Set problem → Return every line of the records below as a JSON list of strings, one string per line, with blank lines omitted.

Provided records →
===============
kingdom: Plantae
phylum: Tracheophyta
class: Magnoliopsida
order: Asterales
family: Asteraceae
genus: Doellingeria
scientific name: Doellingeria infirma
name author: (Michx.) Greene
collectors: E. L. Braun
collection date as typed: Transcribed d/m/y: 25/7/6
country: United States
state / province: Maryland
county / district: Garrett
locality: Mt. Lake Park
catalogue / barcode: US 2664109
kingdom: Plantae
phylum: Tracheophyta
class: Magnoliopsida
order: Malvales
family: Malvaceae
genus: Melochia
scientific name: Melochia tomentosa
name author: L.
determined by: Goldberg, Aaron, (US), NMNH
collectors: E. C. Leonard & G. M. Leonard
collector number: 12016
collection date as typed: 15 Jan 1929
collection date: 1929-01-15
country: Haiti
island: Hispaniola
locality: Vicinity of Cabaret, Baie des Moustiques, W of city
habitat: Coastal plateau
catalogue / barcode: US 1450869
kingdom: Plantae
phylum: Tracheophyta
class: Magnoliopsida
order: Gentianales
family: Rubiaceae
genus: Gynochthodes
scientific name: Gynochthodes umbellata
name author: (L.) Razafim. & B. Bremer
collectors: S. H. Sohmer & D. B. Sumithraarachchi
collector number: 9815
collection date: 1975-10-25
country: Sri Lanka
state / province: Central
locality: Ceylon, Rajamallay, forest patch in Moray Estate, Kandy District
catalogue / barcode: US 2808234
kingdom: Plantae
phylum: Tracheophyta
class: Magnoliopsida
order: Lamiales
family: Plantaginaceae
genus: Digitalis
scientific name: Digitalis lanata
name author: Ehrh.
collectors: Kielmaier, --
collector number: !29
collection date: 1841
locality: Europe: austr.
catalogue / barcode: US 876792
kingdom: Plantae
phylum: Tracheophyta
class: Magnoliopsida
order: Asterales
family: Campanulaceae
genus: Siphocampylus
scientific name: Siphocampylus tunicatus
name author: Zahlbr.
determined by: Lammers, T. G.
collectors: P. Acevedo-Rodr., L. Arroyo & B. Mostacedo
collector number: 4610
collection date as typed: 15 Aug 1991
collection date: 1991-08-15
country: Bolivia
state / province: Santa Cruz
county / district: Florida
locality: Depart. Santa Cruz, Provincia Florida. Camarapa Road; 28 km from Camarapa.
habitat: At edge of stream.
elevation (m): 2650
===============
Result below →
[
  "kingdom: Plantae",
  "phylum: Tracheophyta",
  "class: Magnoliopsida",
  "order: Asterales",
  "family: Asteraceae",
  "genus: Doellingeria",
  "scientific name: Doellingeria infirma",
  "name author: (Michx.) Greene",
  "collectors: E. L. Braun",
  "collection date as typed: Transcribed d/m/y: 25/7/6",
  "country: United States",
  "state / province: Maryland",
  "county / district: Garrett",
  "locality: Mt. Lake Park",
  "catalogue / barcode: US 2664109",
  "kingdom: Plantae",
  "phylum: Tracheophyta",
  "class: Magnoliopsida",
  "order: Malvales",
  "family: Malvaceae",
  "genus: Melochia",
  "scientific name: Melochia tomentosa",
  "name author: L.",
  "determined by: Goldberg, Aaron, (US), NMNH",
  "collectors: E. C. Leonard & G. M. Leonard",
  "collector number: 12016",
  "collection date as typed: 15 Jan 1929",
  "collection date: 1929-01-15",
  "country: Haiti",
  "island: Hispaniola",
  "locality: Vicinity of Cabaret, Baie des Moustiques, W of city",
  "habitat: Coastal plateau",
  "catalogue / barcode: US 1450869",
  "kingdom: Plantae",
  "phylum: Tracheophyta",
  "class: Magnoliopsida",
  "order: Gentianales",
  "family: Rubiaceae",
  "genus: Gynochthodes",
  "scientific name: Gynochthodes umbellata",
  "name author: (L.) Razafim. & B. Bremer",
  "collectors: S. H. Sohmer & D. B. Sumithraarachchi",
  "collector number: 9815",
  "collection date: 1975-10-25",
  "country: Sri Lanka",
  "state / province: Central",
  "locality: Ceylon, Rajamallay, forest patch in Moray Estate, Kandy District",
  "catalogue / barcode: US 2808234",
  "kingdom: Plantae",
  "phylum: Tracheophyta",
  "class: Magnoliopsida",
  "order: Lamiales",
  "family: Plantaginaceae",
  "genus: Digitalis",
  "scientific name: Digitalis lanata",
  "name author: Ehrh.",
  "collectors: Kielmaier, --",
  "collector number: !29",
  "collection date: 1841",
  "locality: Europe: austr.",
  "catalogue / barcode: US 876792",
  "kingdom: Plantae",
  "phylum: Tracheophyta",
  "class: Magnoliopsida",
  "order: Asterales",
  "family: Campanulaceae",
  "genus: Siphocampylus",
  "scientific name: Siphocampylus tunicatus",
  "name author: Zahlbr.",
  "determined by: Lammers, T. G.",
  "collectors: P. Acevedo-Rodr., L. Arroyo & B. Mostacedo",
  "collector number: 4610",
  "collection date as typed: 15 Aug 1991",
  "collection date: 1991-08-15",
  "country: Bolivia",
  "state / province: Santa Cruz",
  "county / district: Florida",
  "locality: Depart. Santa Cruz, Provincia Florida. Camarapa Road; 28 km from Camarapa.",
  "habitat: At edge of stream.",
  "elevation (m): 2650"
]